Usually we think about kids making things, but the other day I realized that un-making things can be every bit as important. Maybe it’s how we begin tinkering & building things, learning how existing things work by taking them apart.

It started with my daughter and her friend asked to watch a movie. IMG_9401_1I suggested they go out in the garage instead to tear apart some equipment that I’d gotten for our maker group to build things with. The old equipment was made mostly of 80/20 extruded aluminum (some call it erector set material for adults) and it was held together with lots of things that needed to be unscrewed and disassembled.

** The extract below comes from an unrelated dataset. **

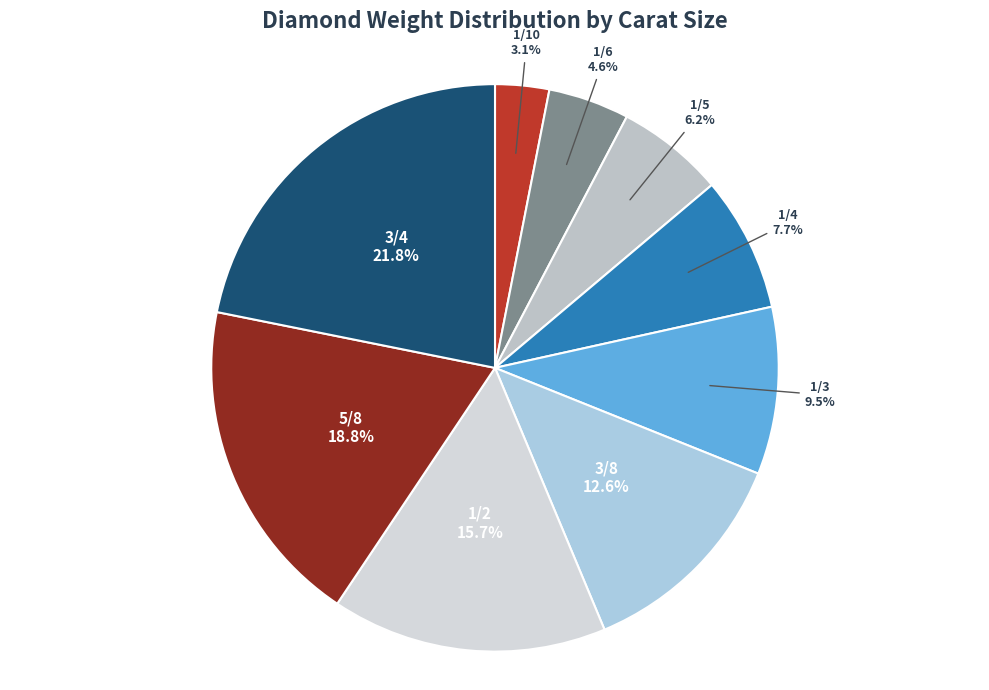

Rank the categories by value from highest to lowest.

3/4, 5/8, 1/2, 3/8, 1/3, 1/4, 1/5, 1/6, 1/10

I was a bit uneasy thinking that it wouldn’t go over well. I wasn’t sure they would like it. But turns out I was wrong… they loved it!! 45 minutes later there was nothing but a pile of pieces laying on the garage floor!

In the process, I learned something from watching/helping the kids take it apart. I really never thought about how to use a screwdriver, you just sort of well… do it. But then in watching it hit me at some point I must have learned from someone else.

Little things like knowing how the blade or hex wrench should go into the screw head, keeping the screwdriver straight up so it doesn’t slip out and get the best torque – even using the long side for leverage with an allen wrench to break the screw loose are things that is best experienced. With some occasional guidance and encouragement you also don’t give up on the task and keep learning. Kinesthetic, hands on learning isn’t the same as reading it in a book or watching a video. And the girls started encouraging each other and before long I was hearing “I get to do that one…”  – and they were having fun while doing it!!

So get out and help some kids take things apart. Building things is good fun too – don’t miss the opportunity to help them learn the tactile and hands-on portion of learning to use tools and components whether it’s making or ‘un-making’ things. Goodness knows there’s not as much in schools anymore.
Maker Materials
In fact, we’re going to host a tear down session of more equipment for the Castlemakers group this Saturday @ 11 am. We got lucky enough to get more old equipment to tear apart. Join us if you’d like – I can’t promise how long after that it will stay assembled, but we’re going to have fun tearing it all apart!!


I’ve been negligent by not talking about some other maker events going on here in Greencastle. Putnam County Library has been having Maker Tuesdays – short 1-2 hour events at the Public Library. I’ve only seen a flyer on it posted at the library but I was able to find something on the Putnam County Library online calendar. There’s another event coming up Tuesday July 29th, or stop by and I’m sure they can give you more information.